Inside the walls of a medieval-style wooden stadium, the people of the Caribbean coast city Sincelejo have gathered to participate in one of Colombia’s most extraordinary festivals, the “corraleja de toros,” where the spectacle is not so much to watch a professional bullfighter defeat a beast, but rather to take on the thrill of the beast yourself.
Sincelejo’s corraleja, a bullfight where festival-goers themselves participate in the ring, began on Tuesday and will run through January 20.
What happens in the small Caribbean coast city each year in the third week of January is part of a longstanding tradition where cattle farmers used to bring the most prized members of their herd to the Plaza de Toros, a man-made wooden arena where locals came to cram into the tight seats and indulge in several days of music and dancing.
And they still do.
Indulging in the music and dancing is just as much a pleasure today as it was in the past. But even though the corraleja was originally a sort of cattle fair, the event transformed into something of a participatory bull fight when cattle farmers started offering rewards to whatever rowdy, risk-hungry type could perform a spectacular stunt during a dance with the bull. To perform a headfirst flip over the bull, for one, earns the amateur ‘matador’ a hefty sum.

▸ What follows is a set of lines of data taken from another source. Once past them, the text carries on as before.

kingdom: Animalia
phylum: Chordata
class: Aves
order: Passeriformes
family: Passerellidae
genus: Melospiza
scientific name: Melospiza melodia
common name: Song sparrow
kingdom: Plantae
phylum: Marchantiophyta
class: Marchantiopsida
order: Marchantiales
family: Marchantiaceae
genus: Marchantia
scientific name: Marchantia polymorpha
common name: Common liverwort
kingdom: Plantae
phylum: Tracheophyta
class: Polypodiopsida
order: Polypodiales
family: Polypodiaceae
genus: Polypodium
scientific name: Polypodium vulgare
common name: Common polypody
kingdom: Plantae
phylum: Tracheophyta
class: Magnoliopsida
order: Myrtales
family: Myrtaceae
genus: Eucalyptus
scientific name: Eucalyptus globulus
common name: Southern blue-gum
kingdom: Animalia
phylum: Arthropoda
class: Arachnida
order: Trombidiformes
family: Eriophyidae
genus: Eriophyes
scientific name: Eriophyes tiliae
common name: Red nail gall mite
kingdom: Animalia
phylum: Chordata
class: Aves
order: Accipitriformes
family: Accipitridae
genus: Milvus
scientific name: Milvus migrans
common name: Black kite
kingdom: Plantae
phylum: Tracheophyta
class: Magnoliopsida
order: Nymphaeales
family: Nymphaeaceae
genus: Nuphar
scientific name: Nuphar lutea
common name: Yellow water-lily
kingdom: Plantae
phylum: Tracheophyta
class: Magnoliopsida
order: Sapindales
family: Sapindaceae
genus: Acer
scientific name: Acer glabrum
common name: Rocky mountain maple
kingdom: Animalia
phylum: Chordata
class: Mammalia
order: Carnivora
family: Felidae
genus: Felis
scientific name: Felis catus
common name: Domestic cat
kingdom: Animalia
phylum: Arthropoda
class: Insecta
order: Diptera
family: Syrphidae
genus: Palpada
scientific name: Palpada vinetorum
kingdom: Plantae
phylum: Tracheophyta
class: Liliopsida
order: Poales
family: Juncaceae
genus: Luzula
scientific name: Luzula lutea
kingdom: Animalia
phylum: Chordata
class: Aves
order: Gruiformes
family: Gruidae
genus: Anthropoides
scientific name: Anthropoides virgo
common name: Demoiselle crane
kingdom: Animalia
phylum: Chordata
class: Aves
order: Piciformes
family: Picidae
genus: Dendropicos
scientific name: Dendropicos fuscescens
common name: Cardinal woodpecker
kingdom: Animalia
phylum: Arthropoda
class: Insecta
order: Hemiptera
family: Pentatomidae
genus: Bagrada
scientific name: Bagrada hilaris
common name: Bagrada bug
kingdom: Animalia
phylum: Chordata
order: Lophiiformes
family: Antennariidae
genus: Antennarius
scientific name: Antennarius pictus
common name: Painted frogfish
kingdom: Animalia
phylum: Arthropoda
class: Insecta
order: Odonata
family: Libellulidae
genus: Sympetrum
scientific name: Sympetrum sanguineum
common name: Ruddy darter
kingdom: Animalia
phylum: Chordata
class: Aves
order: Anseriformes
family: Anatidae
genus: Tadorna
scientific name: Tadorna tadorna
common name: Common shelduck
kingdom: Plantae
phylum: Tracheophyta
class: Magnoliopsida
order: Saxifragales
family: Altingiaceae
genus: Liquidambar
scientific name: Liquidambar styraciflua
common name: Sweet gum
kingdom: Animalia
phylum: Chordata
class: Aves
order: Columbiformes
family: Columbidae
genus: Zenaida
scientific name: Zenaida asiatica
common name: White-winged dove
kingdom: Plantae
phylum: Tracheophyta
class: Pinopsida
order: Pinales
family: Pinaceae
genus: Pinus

The more daring the corralejas got, the more death became an integral part of the show. It is not unlikely that a festival-goer who chooses to participate gets seriously injured, possibly even gored to death.
In 1980, pressure on the wooden stadium caused the walls of the three-story structure to collapse, burying men, women, and children in the debris. The tragic day prompted Sincelejo to cancel the event for nearly two decades. It resumed in 1999.
Memories of death, though, are still strong. Balancing the thrill of the corraleja with death and animal suffering is a controversy the festival has grown conscious of in a Colombia where bullfighting has fallen under greater regulation.
In an interview with local media, Olga Barrios, Vice President of the Humane Society for Sucre, said “we do not want people or animals killed by the corralejas, and it does not hurt to reflect: How can you consider the indiscriminate abuse of animals to be culture?”